Mais pourquoi cette différence existe-t-elle ?

Une logique économique différente

La première raison tient à la nature même du bail commercial. Dans ce type de contrat, le local est utilisé pour une activité professionnelle ou commerciale. Le locataire exploite le lieu pour générer un chiffre d’affaires.

Il est donc considéré comme logique que l’entreprise qui utilise les locaux participe largement aux coûts liés à leur fonctionnement : entretien, taxes ou encore charges liées à l’immeuble.

À l’inverse, dans un bail résidentiel, le locataire occupe le logement pour se loger, ce qui est considéré comme un besoin essentiel. La loi encadre donc beaucoup plus strictement la répartition des charges afin de protéger le locataire.

Un cadre juridique plus flexible

Le bail commercial offre une plus grande liberté contractuelle. Cela signifie que le propriétaire et le locataire peuvent négocier et définir dans le contrat la répartition des charges et des taxes.
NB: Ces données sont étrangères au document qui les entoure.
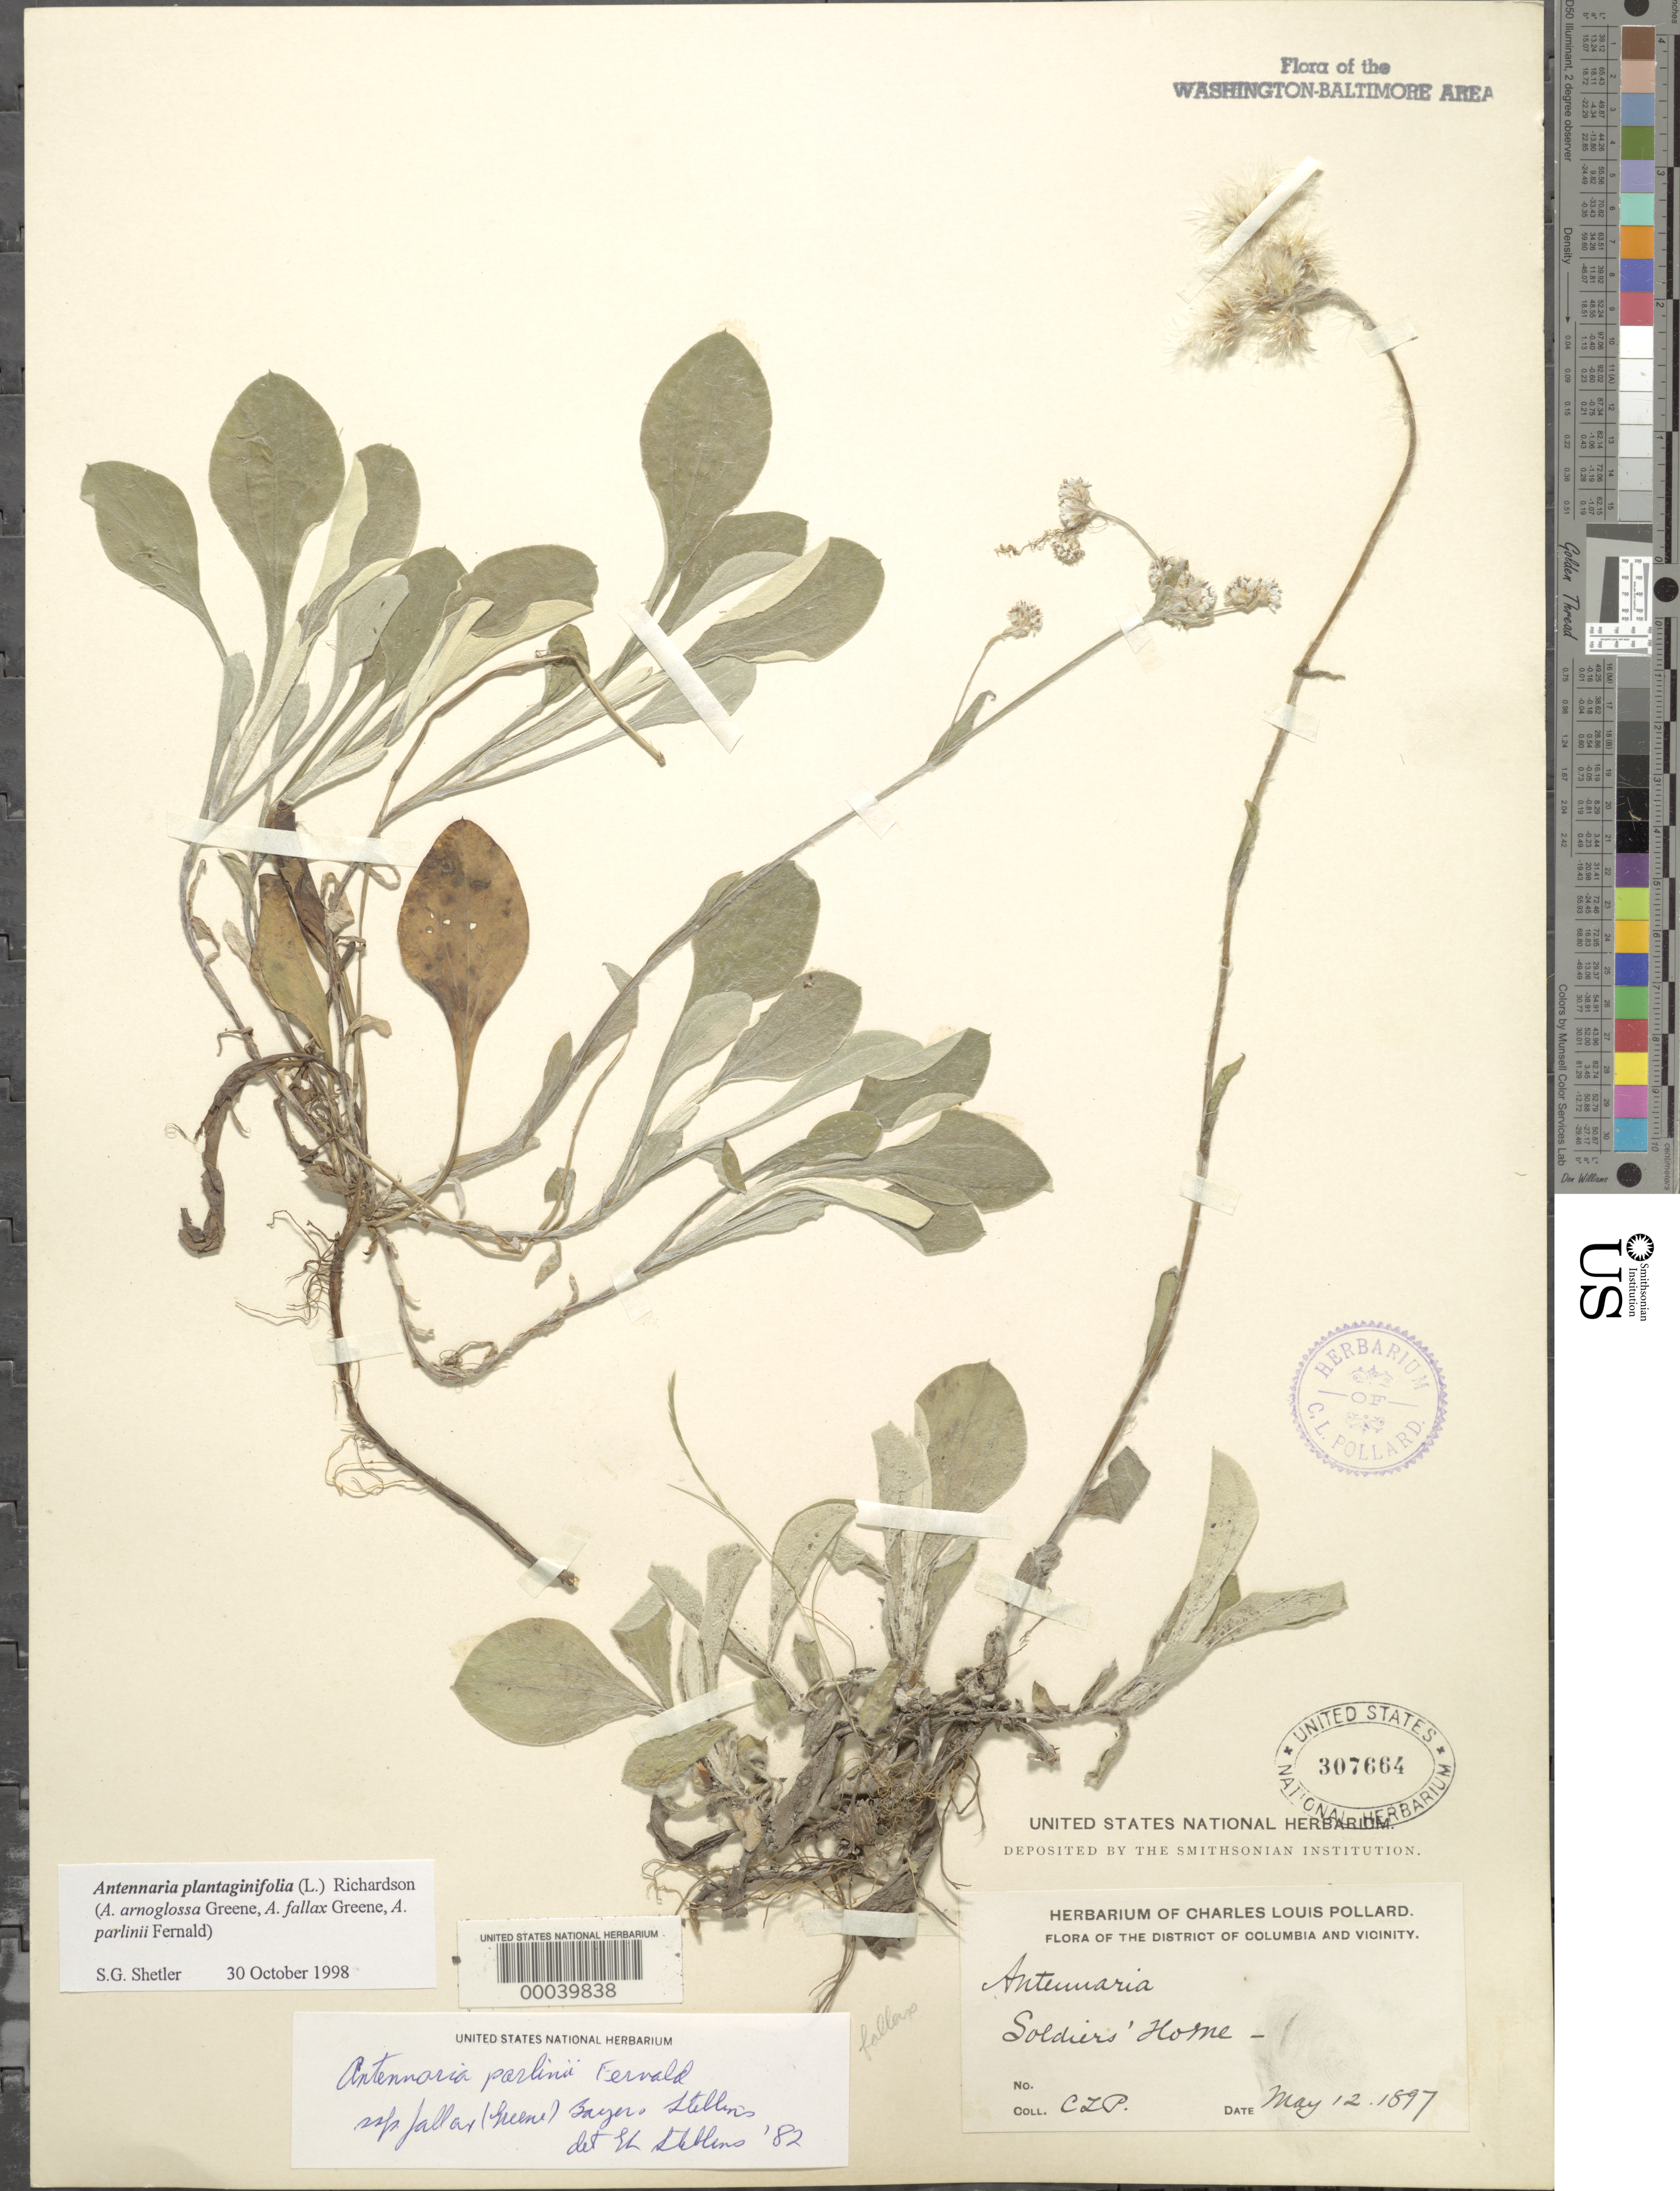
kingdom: Plantae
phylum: Tracheophyta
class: Magnoliopsida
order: Asterales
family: Asteraceae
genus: Antennaria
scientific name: Antennaria plantaginifolia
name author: (L.) Richardson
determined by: Stebbins, G. L.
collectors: C. L. Pollard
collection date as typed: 12 May 1897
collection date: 1897-05-12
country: United States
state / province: District of Columbia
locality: Soldiers Home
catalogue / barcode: US 307664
Ainsi, il est fréquent que le locataire prenne en charge :

  • certaines charges de copropriété
  • les frais d’entretien
  • certaines taxes liées au local

Cependant, depuis la réforme de 2014 (loi Pinel), certaines limites ont été instaurées pour éviter les abus. Certaines dépenses importantes, notamment les grosses réparations structurelles, restent généralement à la charge du propriétaire.
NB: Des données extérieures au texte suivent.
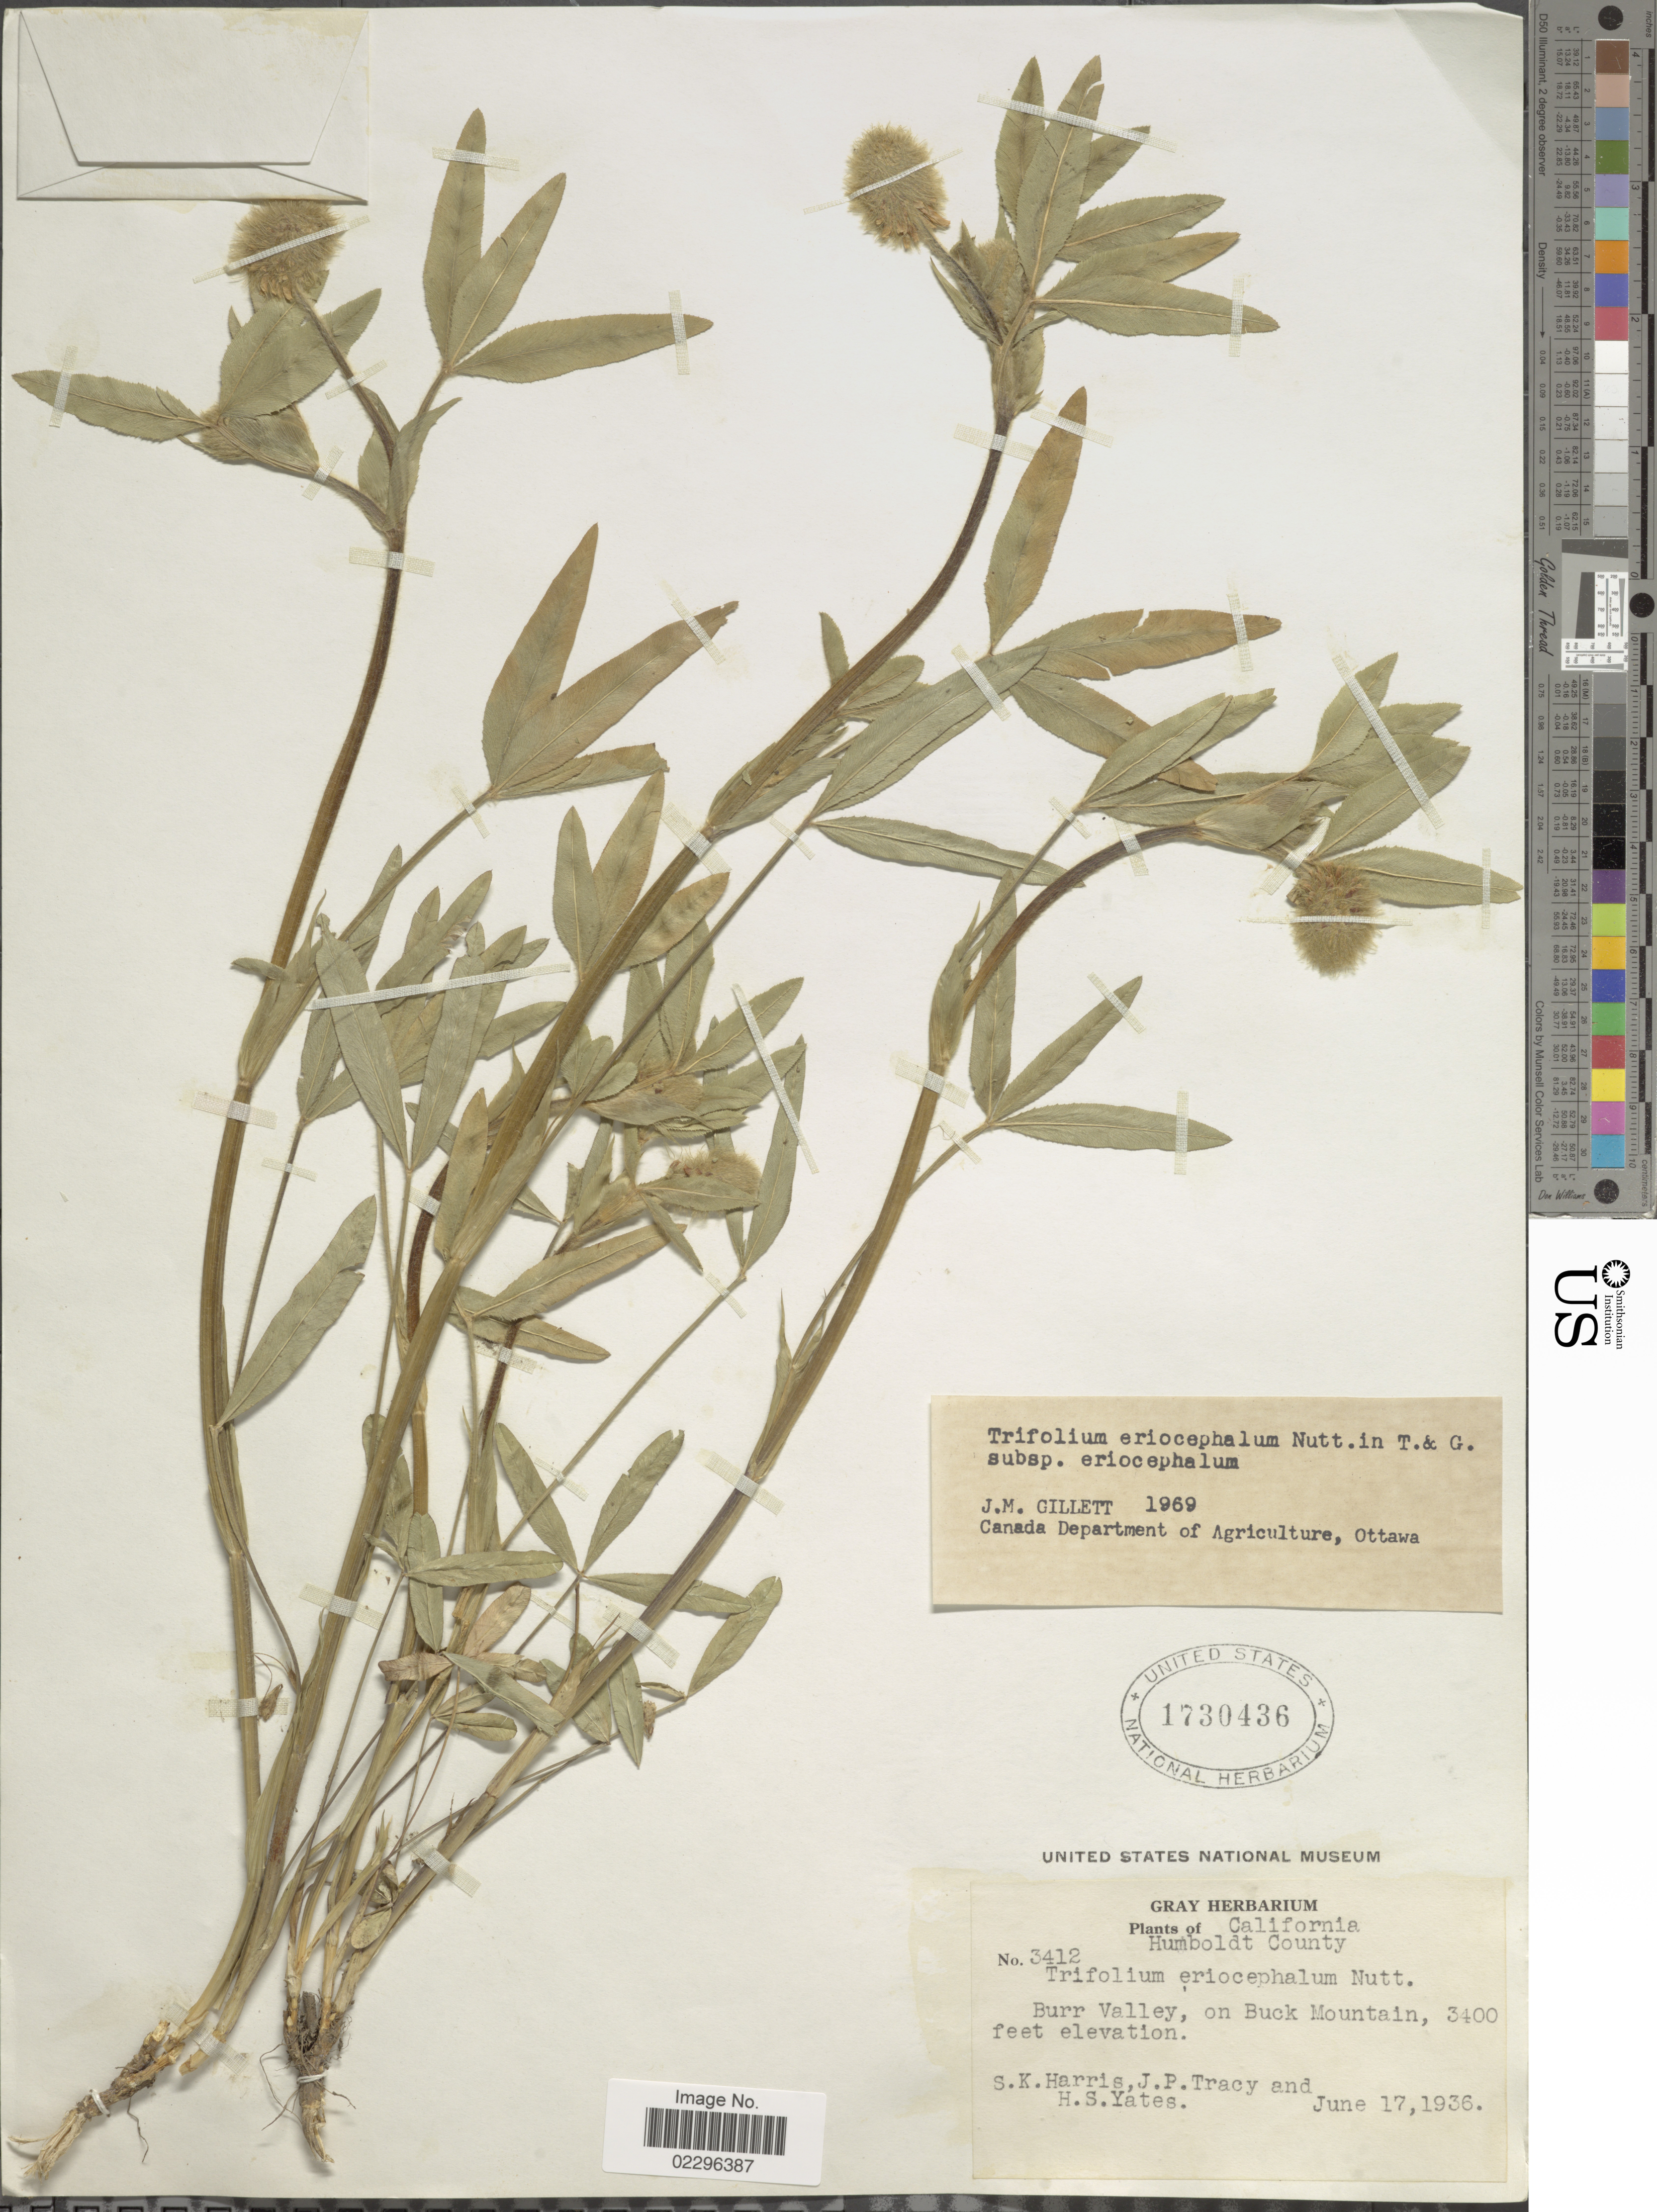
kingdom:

Une protection renforcée en location résidentielle

Dans le cadre d’une location d’habitation, la loi prévoit une liste précise des charges récupérables que le propriétaire peut demander au locataire. Tout ce qui n’est pas explicitement prévu par la réglementation reste à la charge du propriétaire.

Ce système vise à garantir un équilibre et une protection pour le locataire, qui n’utilise pas le logement dans un objectif économique.

Une relation plus “partenariale” en immobilier commercial

Enfin, la relation entre propriétaire et locataire dans un bail commercial est souvent perçue comme un partenariat économique. Le propriétaire met à disposition un local stratégique pour l’activité du locataire, qui en tire un bénéfice commercial.

La répartition des charges s’inscrit donc dans une logique où l’utilisateur du local participe largement à son coût global.

 

En résumé, La principale différence entre le bail commercial et la location résidentielle réside dans la finalité du bien et dans le cadre juridique qui l’entoure. Dans un bail commercial, le locataire utilise le local pour développer une activité économique, ce qui explique qu’une grande partie des charges et des taxes puisse être mise à sa charge, selon ce qui est prévu dans le contrat. À l’inverse, dans une location d’habitation, la loi protège davantage le locataire en limitant les charges qu’un propriétaire peut lui réclamer. Cette distinction permet de maintenir un équilibre entre les intérêts économiques dans le commerce et la protection des locataires dans le logement.